Aveux au Brésil, accusations au Pérou ! Des anciens présidents sur la sellette. Le scandale Petrobras au Brésil continue à émettre des ondes de choc aux plus hauts niveaux. Pour alléger considérablement sa condamnation à 19 ans de prison pour corruption à dimension continentale, Marcelo Odebrecht « a tout avoué ». Il a ainsi impliqué de nombreuses personnalités dans une douzaine de pays, y compris des anciens présidents. La justice péruvienne se penche particulièrement sur des accusations de corruption visant l’ancien président Toledo (2001-2006) mais ses collègues Alan García (1985-1990 et 2006-2011) et Ollanta Humala (2011-2016) seraient également dans le collimateur, ainsi que le président actuel Pedro Pablo Kuczynski qui fut ministre de l’Économie de Toledo.
La trame de corruption dévoilée.

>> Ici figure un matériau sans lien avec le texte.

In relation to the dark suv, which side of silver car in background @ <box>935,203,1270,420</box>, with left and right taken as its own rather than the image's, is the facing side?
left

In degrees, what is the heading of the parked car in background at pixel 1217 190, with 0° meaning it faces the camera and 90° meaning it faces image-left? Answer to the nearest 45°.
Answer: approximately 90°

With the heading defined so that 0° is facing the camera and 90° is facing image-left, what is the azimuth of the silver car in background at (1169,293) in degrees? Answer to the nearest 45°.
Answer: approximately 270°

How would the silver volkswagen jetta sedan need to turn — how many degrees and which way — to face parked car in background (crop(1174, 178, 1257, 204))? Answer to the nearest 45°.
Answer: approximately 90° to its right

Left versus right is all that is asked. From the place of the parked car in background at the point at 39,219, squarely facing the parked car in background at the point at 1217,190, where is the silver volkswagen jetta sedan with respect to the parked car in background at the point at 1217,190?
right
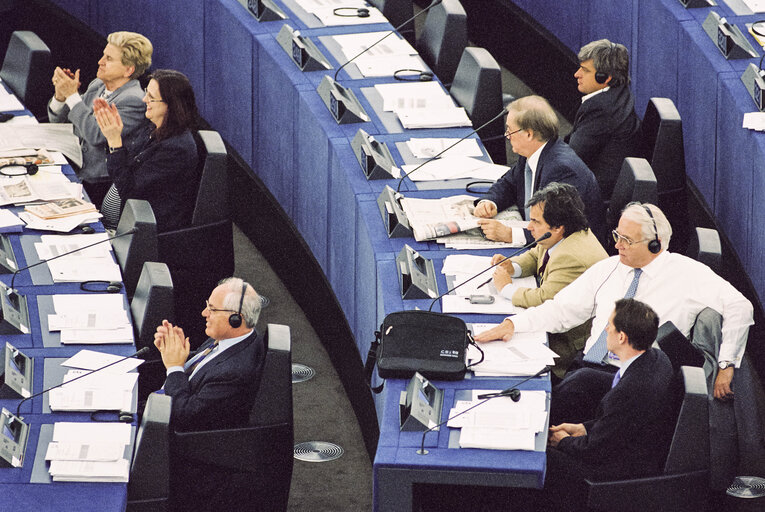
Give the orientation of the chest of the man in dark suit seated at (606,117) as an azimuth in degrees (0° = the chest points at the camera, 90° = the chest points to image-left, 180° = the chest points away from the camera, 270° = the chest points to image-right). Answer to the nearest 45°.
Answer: approximately 90°

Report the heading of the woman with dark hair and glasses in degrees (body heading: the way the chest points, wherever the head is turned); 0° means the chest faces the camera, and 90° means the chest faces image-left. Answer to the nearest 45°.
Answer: approximately 90°

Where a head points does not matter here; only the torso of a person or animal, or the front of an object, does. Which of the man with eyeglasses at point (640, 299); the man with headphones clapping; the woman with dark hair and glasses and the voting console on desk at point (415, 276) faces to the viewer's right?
the voting console on desk

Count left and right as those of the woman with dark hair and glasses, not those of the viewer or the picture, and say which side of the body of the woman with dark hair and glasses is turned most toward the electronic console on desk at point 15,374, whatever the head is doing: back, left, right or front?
left

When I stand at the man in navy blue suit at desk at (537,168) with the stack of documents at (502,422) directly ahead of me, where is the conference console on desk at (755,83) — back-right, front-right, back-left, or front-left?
back-left

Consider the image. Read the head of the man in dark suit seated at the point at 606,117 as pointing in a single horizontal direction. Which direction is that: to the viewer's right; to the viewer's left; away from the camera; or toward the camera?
to the viewer's left

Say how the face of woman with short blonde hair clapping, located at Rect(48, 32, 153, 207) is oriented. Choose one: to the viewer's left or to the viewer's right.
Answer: to the viewer's left

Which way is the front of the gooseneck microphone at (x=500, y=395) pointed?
to the viewer's right

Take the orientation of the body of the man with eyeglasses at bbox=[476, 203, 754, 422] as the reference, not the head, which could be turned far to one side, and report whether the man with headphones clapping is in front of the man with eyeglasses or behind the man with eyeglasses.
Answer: in front

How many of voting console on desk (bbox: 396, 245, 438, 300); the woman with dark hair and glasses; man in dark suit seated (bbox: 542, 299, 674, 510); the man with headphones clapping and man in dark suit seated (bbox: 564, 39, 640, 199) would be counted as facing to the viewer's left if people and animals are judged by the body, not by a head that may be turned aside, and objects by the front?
4

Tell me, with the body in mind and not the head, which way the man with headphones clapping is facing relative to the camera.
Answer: to the viewer's left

La justice base ses accusations sur les déclarations de Jorge Simoes Barata, l’homme fort d’Odebrecht au Pérou, qui a avoué avoir payé Toledo en versant des sommes convenues sur des comptes offshore appartenant à Josef Maiman, un homme d’affaires israelo-péruvien. On parle de 18 versements d’Odebrecht aux offshores de Maiman, mais le bénéficiaire réel et final serait bien Toledo. Les deux hommes ont été mis en examen.
Mais où est donc Alejandro Toledo ? Chercheur à l’université de Stanford, Alejandro Toledo réside habituellement en Californie aux États-Unis. La justice péruvienne a envoyé une demande d’extradition à son homologue états-unien, appuyée par une demande semblable personnelle du président Kuczynski à son homologue Donald Trump. Mais on ne sait pas vraiment où il se trouve. On croit savoir que l’ancien président aurait voyagé en France, serait reparti en Californie et reparti vers Israël car sa femme, Eliana Karp de nationalité belge est d’ascendance juive, son associé Maiman est israélien et le Pérou et Israël n’ont pas de traité d’extradition. Les autorités israéliennes ont cependant indiqué que Toledo n’était pas dans l’avion en provenance de San Francisco et qu’elles ne l’accueilleraient pas en Israël.
Un « fugitif » qui ne l’est pas vraiment. « Je ne me suis enfui de rien du tout. Ils m’appellent fugitif, mais quand j’ai quitté le Pérou, il n’y avait encore aucune accusation contre moi. C’est une distorsion machiavéliquement politique contre moi, que je rejette ». Et d’ajouter : « Je me défendrai », mais seulement dans les conditions d’une « justice juste ». En s’exprimant sur les réseaux sociaux, il insiste : « j’ai droit à la présomption d’innocence et le respect du droit à un procès juste ».
Confusion autour de la notice rouge d’Interpol. La justice péruvienne a demandé à Interpol (dont le siège mondial est à Lyon) de lancer une notice rouge contre Toledo. En plaçant une notice rouge contre quelqu’un, Interpol aide les polices à identifier et localiser des individus recherchés par des juridictions nationales dans l’optique de leur arrestation et de leur extradition. Contrairement à ce qui est souvent diffusé, la notice n’est pas un mandat d’arrêt international, c’est un soutien aux mandats d’arrêt nationaux. Pour qu’elle soit applicable aux États-Unis, il faut qu’un juge états-unien signe d’abord un mandat d’arrêt. Or, le département de justice a fait savoir à son homologue péruvien que ses documents accusatoires étaient un peu légers et qu’il fallait envoyer des documents et des accusations plus précis. L’ancien président n’est donc pas encore sous la menace d’une arrestation aux États-Unis et il peut les quitter sans opposition. C’est ce que craint la justice péruvienne. Si les preuves ne sont pas concluantes, il n’y a pas de raison de l’arrêter ; si les preuves sont avérées, ce qui semble le cas, Toledo sera retrouvé un jour ou l’autre.